PARIS — French troops in armored vehicles and machine gun-mounted pickups moved northward Wednesday to bolster Malian army units fighting Islamist guerrillas in the beleaguered town of Diably — a significant escalation after six days of air strikes aimed at weakening the guerilla forces.
In neighboring Algeria, a branch of al-Qaeda in the Islamic Maghreb, the main group fighting in Mali, claimed responsibility for an early morning attack on a gas production facility in which a number of foreign workers were taken hostage and at least one was reported killed. News agencies in Mauritania said the group issued a statement calling the attack retaliation for Algeria’s decision to allow France to use its airspace in flying warplanes to Mali.
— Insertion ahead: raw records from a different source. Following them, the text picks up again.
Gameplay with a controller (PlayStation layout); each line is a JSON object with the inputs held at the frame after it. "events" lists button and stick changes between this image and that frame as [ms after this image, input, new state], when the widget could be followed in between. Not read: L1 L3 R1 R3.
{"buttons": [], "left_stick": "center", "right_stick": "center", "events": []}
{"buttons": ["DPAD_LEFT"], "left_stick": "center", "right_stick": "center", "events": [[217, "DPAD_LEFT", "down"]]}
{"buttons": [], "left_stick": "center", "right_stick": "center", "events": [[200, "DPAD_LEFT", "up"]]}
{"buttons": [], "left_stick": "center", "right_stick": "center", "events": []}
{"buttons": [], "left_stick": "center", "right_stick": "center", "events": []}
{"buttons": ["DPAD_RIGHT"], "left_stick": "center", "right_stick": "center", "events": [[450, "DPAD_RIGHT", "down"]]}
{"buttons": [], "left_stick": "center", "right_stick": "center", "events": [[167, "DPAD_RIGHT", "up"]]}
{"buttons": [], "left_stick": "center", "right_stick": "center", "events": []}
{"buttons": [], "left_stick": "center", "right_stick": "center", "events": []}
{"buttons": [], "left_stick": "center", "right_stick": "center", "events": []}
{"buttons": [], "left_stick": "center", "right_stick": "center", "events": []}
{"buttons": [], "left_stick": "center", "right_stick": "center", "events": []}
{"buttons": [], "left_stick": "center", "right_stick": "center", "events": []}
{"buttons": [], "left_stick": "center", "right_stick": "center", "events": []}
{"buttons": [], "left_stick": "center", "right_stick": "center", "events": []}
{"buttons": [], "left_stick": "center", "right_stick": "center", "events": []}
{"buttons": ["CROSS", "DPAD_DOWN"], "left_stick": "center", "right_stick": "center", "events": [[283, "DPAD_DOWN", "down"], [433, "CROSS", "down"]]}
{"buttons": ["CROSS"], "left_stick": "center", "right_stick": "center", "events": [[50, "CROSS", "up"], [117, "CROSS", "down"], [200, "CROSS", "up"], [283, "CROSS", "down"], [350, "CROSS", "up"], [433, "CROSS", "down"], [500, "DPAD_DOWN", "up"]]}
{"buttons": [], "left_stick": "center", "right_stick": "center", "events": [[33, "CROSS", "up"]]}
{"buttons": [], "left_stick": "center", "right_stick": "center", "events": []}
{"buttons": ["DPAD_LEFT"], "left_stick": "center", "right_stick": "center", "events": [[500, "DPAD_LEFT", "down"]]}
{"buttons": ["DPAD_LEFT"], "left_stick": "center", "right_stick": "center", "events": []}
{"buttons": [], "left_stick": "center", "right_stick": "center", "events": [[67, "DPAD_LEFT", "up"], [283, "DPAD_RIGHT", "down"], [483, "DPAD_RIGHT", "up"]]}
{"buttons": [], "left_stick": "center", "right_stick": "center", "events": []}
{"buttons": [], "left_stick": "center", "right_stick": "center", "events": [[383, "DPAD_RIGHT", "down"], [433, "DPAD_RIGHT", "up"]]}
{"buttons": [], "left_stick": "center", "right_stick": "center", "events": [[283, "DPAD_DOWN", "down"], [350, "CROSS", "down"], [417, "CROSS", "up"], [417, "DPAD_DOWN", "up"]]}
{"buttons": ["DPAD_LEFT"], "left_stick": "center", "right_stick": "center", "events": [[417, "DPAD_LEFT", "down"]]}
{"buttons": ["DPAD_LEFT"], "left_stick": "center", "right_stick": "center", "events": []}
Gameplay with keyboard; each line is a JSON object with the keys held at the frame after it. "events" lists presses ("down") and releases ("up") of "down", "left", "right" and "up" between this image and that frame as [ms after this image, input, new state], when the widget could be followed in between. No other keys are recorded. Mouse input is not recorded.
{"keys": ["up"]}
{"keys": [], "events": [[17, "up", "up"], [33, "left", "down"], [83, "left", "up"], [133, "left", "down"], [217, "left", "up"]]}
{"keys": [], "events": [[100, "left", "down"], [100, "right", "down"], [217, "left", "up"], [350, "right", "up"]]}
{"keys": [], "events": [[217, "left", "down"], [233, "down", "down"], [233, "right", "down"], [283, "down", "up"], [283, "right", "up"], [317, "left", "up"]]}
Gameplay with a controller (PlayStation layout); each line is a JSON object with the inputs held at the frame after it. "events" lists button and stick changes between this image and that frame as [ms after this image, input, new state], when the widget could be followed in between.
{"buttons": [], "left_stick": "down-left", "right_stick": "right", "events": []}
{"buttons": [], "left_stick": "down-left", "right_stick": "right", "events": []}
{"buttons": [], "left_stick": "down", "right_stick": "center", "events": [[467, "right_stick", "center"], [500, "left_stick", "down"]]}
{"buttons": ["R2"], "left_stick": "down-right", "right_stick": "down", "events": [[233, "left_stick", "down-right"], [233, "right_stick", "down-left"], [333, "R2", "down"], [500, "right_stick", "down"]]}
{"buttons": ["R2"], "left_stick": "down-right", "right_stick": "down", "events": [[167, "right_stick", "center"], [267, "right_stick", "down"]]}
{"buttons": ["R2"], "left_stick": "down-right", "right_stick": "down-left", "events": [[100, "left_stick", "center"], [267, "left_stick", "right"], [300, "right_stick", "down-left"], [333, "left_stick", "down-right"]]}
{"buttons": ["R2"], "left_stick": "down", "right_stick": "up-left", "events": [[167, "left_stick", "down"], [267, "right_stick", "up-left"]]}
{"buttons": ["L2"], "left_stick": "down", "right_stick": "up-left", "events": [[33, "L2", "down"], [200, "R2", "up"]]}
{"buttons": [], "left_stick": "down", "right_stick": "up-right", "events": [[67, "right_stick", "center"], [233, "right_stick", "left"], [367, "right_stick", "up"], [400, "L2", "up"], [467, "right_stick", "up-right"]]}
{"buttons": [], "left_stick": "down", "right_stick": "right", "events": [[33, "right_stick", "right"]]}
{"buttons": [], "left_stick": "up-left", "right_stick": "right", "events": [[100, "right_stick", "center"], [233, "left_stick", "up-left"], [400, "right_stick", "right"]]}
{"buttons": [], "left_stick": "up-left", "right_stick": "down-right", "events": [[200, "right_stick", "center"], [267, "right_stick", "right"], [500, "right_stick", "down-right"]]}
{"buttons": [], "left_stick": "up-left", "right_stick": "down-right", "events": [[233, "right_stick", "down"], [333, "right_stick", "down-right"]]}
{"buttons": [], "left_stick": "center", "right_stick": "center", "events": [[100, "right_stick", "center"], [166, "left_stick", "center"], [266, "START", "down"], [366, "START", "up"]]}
“Algeria’s participation in the war on t he side of France betrays the blood of the Algerian martyrs who fell in the fight against the French occupation,” the Nouakchott News Agency quoted a spokesman as saying.
The troop movements in Diably, recorded by journalists on the scene, set the stage for what seemed likely to be French troops’ first major engagement on the ground in Mali since President Francois Hollande ordered a major military intervention there six days ago. Some reports said French special forces advisers were already in the city battling alongside the Malian soldiers.
An all-out attack on the city by French ground forces would sharply raise the risk of casualties and of criticism of the operation from within France, where leaders across the political spectrum so far have expressed support. Fighting would probably have to proceed at close quarters, house-to-house, robbing the French forces of the overwhelming technological advantage they have had while their role was limited to air strikes and attempts to buck up the disorganized Malian army.
It would be a dramatic change from the 2011 Libya intervention, in which no French casualties were reported despite months of bombing and the presence on the ground of an unknown number of special forces.
In what could be a taste of things to come, former President Valery Giscard Estaing warned Hollande on Wednesday against letting the French intervention evolve into a “neo-colonialist” type of action. “France should limit itself strictly to its logistical support to African forces,” Estaing told the newspaper Le Monde.
Details of the attack on the gas facility in eastern Algeria remained murky. But news reports and statements from the guerillas and from British Petroleum, which helps operate the site, suggested that an unknown number of hostages were being held.
Armed assailants burst into the facility at In Amenas, about 800 miles southeast of Algiers, the capital, according to British Petroleum and the British Foreign Ministry. The remote facility, on the border with Libya, is jointly operated by British Petroleum, Norway’s Statoil and Sonatrach, the Algerian state oil company.
British Petroleum said a group of “unidentified armed people” attacked and occupied the facility at 5 a.m. and, as of late afternoon, were still occupying the site. The company said it had not confirmed the “identity or intention of the people occupying the site.”